The exciting adventures of an alert notification
Written by David Mytton — Subscribe now.
A year ago, the alert and notification systems for our server monitoring service, Server Density, were very simple. They were based on batch cron jobs which processed all the items in a database table every minute.
Since then, we have grown significantly and this would no longer work. We now have a very robust alert and notification backend which can easily be scaled just be adding new servers. It’s quite interesting from a technical standpoint, so this is the exciting story of the adventure an alert notification takes through our systems to your inbox.
1: Agent sends a postback
Our monitoring agent reports back every 60 seconds. The stats payload is sent over HTTP (or HTTPS) as a JSON object and is immediately inserted into the database to display the latest data on the dashboard, through the monitoring API and on our graphs. The data is also stored in a
postbacks capped collection inside MongoDB. A separate process transfers these JSON payloads from the
postbacks collection into our RabbitMQ
alertdetection queue. The web server does not queue directly to RabbitMQ because the various PHP AMQP libraries we tried caused too much load on the web server.

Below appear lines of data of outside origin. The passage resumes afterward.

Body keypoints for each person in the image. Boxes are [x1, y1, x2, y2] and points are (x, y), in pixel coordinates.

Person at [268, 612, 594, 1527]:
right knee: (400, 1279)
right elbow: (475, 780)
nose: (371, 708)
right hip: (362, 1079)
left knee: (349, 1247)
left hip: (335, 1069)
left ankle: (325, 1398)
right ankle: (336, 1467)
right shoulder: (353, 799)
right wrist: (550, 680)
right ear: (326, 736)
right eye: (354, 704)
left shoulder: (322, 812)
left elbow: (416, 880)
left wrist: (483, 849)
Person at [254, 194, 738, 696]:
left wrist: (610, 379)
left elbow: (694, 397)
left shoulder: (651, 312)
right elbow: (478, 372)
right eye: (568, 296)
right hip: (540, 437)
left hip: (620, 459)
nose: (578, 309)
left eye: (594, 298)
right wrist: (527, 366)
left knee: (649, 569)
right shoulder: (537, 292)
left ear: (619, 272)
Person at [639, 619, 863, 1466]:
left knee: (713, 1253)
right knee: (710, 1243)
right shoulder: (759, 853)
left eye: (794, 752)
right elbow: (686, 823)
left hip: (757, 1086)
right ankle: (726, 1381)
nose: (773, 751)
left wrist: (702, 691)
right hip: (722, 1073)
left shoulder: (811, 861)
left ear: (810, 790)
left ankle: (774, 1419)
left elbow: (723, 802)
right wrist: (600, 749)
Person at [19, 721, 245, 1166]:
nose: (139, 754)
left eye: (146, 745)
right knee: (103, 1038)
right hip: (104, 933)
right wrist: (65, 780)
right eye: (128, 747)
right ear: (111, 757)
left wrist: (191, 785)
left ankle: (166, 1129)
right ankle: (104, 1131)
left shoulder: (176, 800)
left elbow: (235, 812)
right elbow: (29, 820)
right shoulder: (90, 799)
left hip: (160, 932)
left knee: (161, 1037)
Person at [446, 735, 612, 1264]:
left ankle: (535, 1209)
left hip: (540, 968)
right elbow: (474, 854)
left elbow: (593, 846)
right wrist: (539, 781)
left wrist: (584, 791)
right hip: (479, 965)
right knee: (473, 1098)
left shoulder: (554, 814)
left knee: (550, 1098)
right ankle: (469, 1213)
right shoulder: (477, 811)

2: Is there an alert condition?
We have multiple RabbitMQ consumers listening to the queue waiting for new items. One of these sees there’s a new
alertdetection item and pulls it down. The message pulled from the queue contains the same raw JSON payload. The data is then parsed and compared to all configured alerts to see if there is an alert condition match. In this case, load is a bit too high and so triggers an alert.
3: An alert is triggered
Alerts can have a delay so we need to check the configuration to see if we should alert right away. In this case, we do so. The alert is set to be sent via e-mail and iPhone push notification so 2 queue items are entered into the
emailalerts RabbitMQ queues.
4: Notifications are sent
Different consumers listening to the notification queues pick up the new queue items entered. The iPhone alert payload is built and sent to the Apple Push Notification service whilst the e-mail message is also constructed by a separate process, and then the Postmark API is called. The e-mail data is sent to Postmark to be queued and delivered.

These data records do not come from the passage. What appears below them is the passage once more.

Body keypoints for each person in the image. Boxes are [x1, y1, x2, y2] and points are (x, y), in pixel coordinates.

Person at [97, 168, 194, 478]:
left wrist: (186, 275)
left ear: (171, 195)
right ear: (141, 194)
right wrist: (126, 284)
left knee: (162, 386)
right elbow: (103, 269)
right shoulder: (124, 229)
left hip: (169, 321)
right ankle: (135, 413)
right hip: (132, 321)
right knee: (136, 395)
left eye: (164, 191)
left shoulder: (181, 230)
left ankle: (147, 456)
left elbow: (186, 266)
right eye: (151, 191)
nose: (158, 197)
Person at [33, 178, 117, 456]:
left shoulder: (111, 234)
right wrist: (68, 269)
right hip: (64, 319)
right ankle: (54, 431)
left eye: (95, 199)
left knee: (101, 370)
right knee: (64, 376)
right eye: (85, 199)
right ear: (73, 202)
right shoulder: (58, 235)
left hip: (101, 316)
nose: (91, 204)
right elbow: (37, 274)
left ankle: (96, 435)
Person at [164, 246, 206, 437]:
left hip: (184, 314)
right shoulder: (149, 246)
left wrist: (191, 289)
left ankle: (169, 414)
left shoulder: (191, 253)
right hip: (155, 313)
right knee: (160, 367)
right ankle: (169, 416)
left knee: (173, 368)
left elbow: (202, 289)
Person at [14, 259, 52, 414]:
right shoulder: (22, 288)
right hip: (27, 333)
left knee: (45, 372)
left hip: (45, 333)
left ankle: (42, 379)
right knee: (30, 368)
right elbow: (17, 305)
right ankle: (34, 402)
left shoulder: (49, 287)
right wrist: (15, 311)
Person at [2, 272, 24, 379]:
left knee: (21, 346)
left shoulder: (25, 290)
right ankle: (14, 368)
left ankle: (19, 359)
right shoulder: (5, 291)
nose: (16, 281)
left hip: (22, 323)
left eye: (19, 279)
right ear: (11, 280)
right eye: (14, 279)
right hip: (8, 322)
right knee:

5: The problem hasn’t been fixed
The alert is configured to alert every 5 minutes until the alert condition disappears. Every time the stats postback comes in, we run the comparisons and check already triggered alerts to see if there’s anything we need to do. 5 minutes later we see that the alert is still open and new notifications are triggered.
6: All is well
Shortly afterwards, a postback comes in with the alert condition fixed – load is back down again. We mark the alert fixed and send notifications to tell the user that all is well again.

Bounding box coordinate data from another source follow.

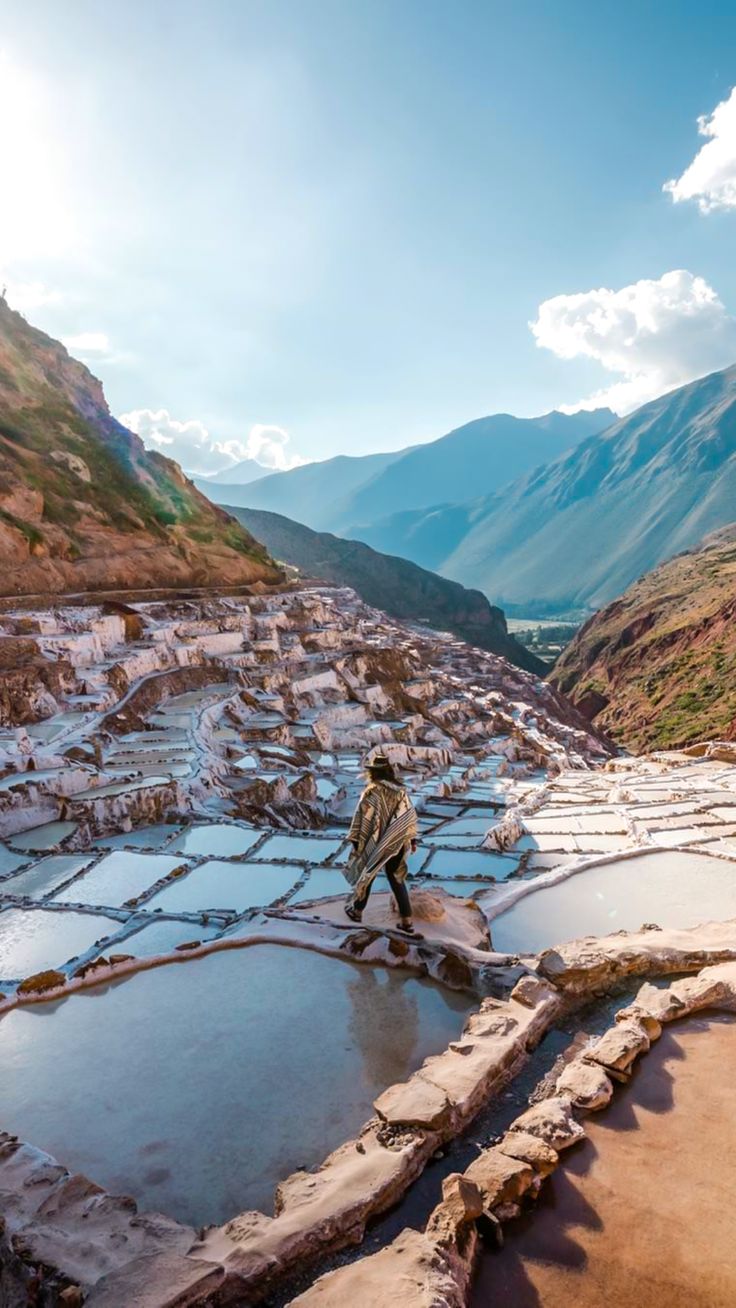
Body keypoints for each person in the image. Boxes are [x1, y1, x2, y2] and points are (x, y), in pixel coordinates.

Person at [344, 752, 419, 934]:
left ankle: (357, 911)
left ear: (373, 773)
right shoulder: (401, 792)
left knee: (367, 873)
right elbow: (408, 817)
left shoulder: (371, 792)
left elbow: (362, 818)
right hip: (397, 841)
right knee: (396, 878)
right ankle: (406, 920)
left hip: (374, 841)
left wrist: (356, 840)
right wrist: (412, 839)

But what if we stop receiving data?
If your server stops reporting back then there’s no payload to trigger the alert process. As such, we run a separate set of consumers which constantly check to see if we have data from your server and if we’ve stopped receiving postbacks, we’ll trigger the no data alerts after the time period defined in the alert configuration.
It takes seconds
From postback payload coming in to notifications being delivered only takes seconds because we can easily scale out the number of consumers running and processing queue items. Every action is logged and these are exposed in the alert log within the Server Density UI so you can see the times between events.
We are always working on improving this and one of the items on our roadmap is to combine the 2nd step so that the alert triggering bypasses the database and can get inserted into the queue immediately. Unfortunately the various PHP AMQP libraries available aren’t robust enough (connection pooling is the main thing missing here) to handle that many inserts so we’re investigating other queuing systems and methods of handling the high number of inserts.